▶ _SUPPLIED INFORMATION_
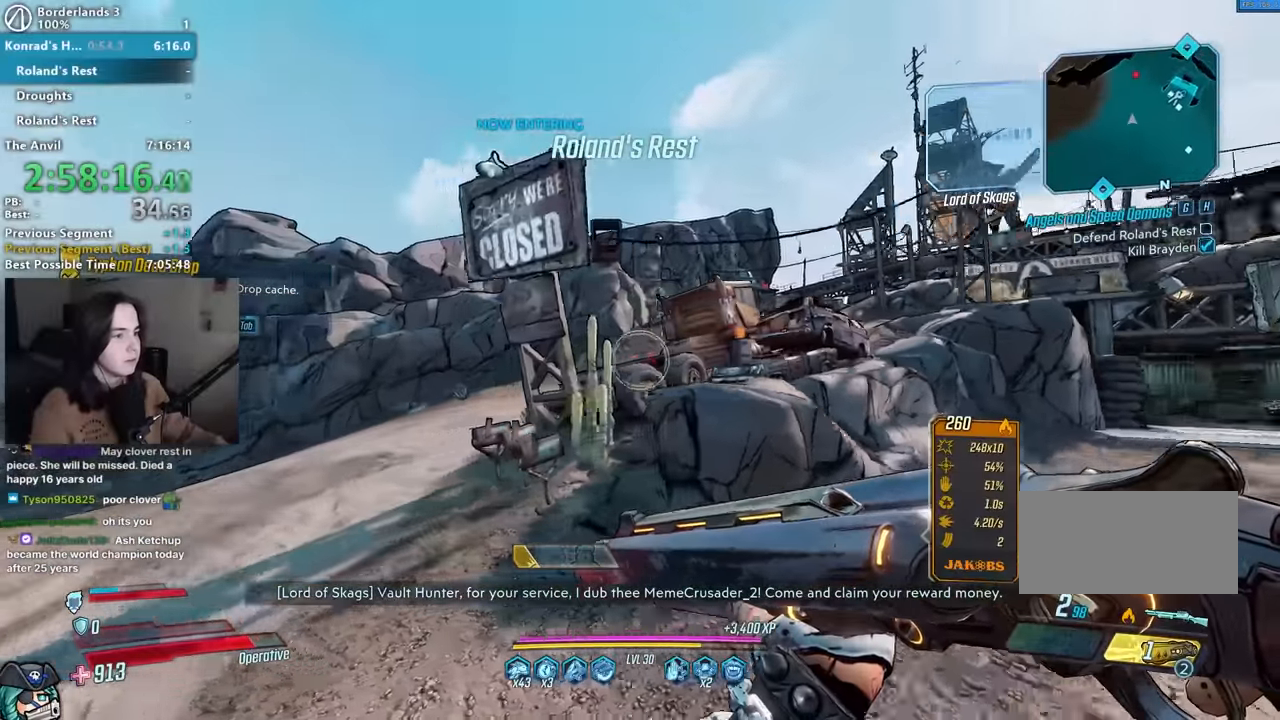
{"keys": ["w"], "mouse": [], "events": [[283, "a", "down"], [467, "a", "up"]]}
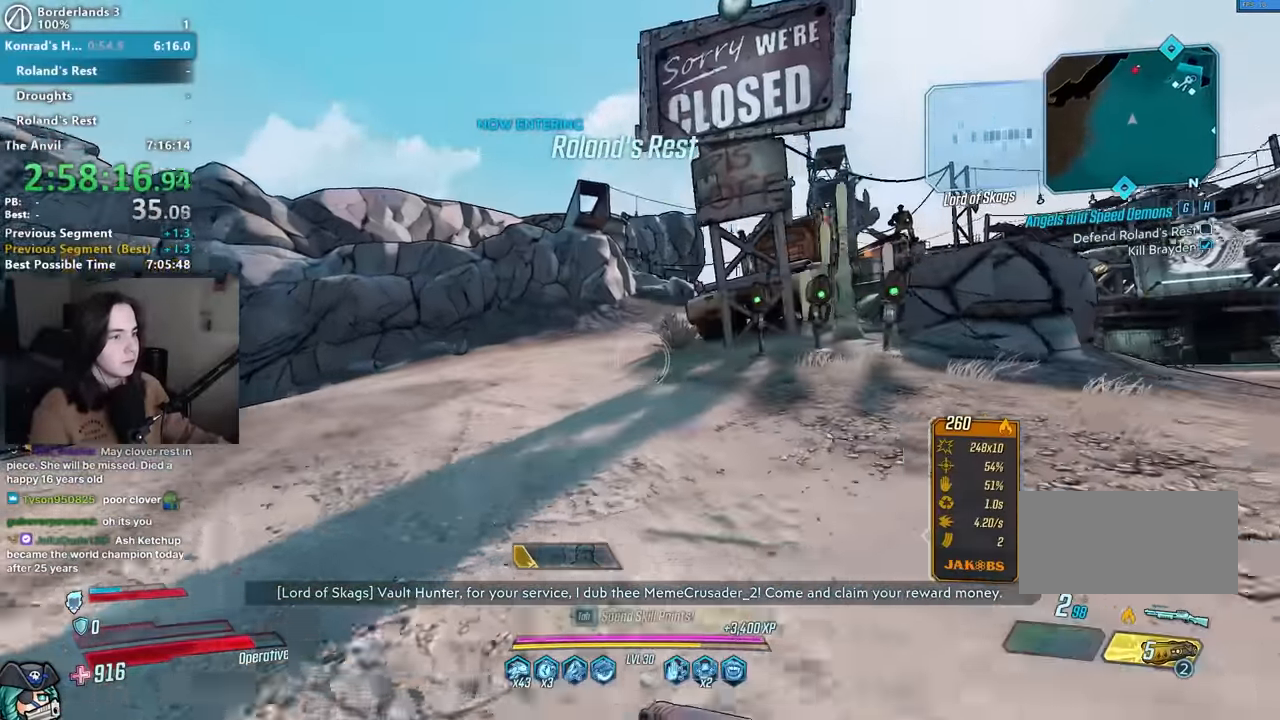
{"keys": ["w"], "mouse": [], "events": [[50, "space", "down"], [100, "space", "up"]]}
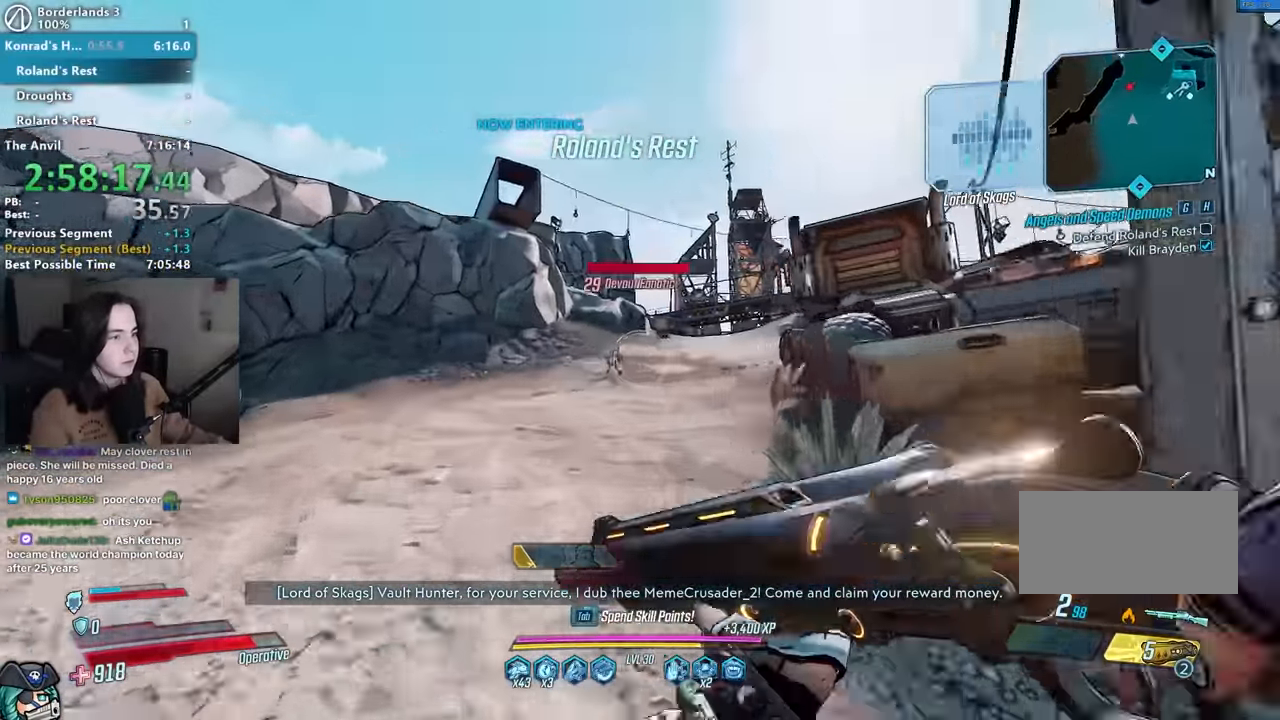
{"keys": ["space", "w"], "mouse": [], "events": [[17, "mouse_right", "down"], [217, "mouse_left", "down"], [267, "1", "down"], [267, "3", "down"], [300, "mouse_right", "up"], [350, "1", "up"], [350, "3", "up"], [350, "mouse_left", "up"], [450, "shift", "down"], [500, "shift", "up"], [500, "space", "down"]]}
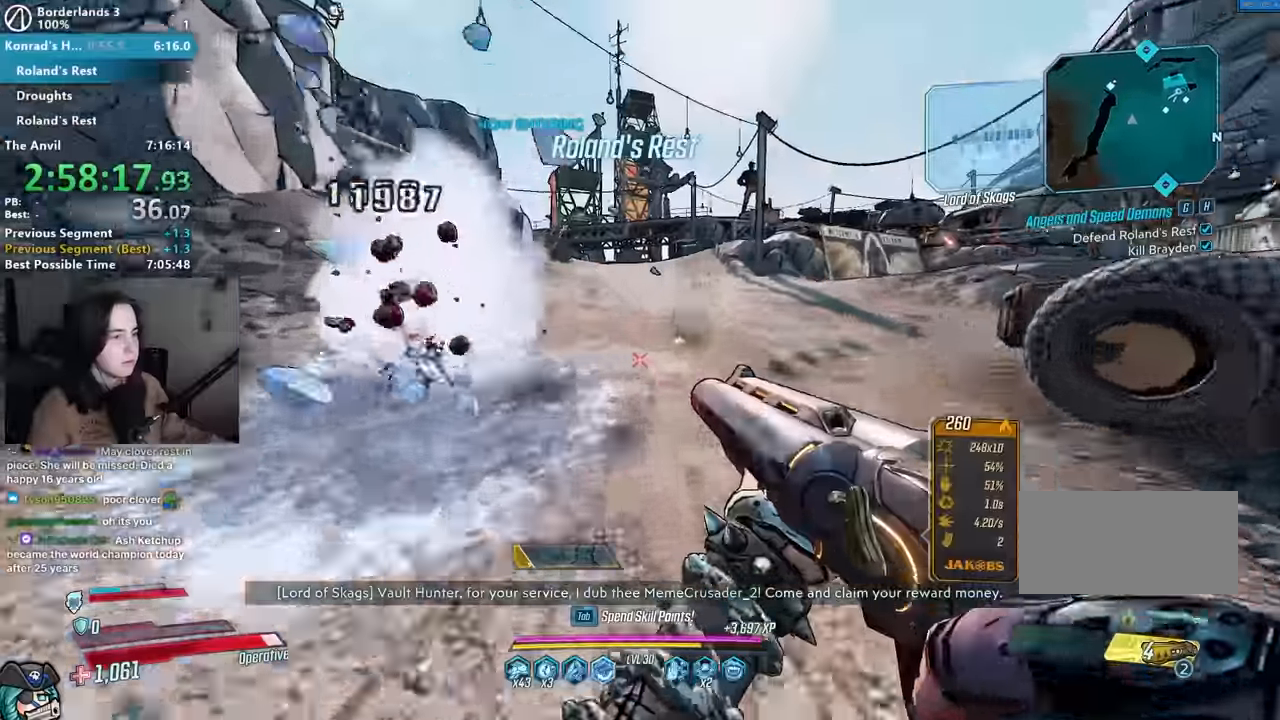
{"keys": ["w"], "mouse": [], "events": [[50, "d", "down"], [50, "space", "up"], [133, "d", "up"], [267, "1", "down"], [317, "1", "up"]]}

▶ _TASK GOAL_
Word for word, restate all of the data, but do not copy the pictures.

▶ _EXPECTED OUTPUT_
{"keys": ["w"], "mouse": [], "events": [[283, "a", "down"], [467, "a", "up"]]}
{"keys": ["w"], "mouse": [], "events": [[50, "space", "down"], [100, "space", "up"]]}
{"keys": ["space", "w"], "mouse": [], "events": [[17, "mouse_right", "down"], [217, "mouse_left", "down"], [267, "1", "down"], [267, "3", "down"], [300, "mouse_right", "up"], [350, "1", "up"], [350, "3", "up"], [350, "mouse_left", "up"], [450, "shift", "down"], [500, "shift", "up"], [500, "space", "down"]]}
{"keys": ["w"], "mouse": [], "events": [[50, "d", "down"], [50, "space", "up"], [133, "d", "up"], [267, "1", "down"], [317, "1", "up"]]}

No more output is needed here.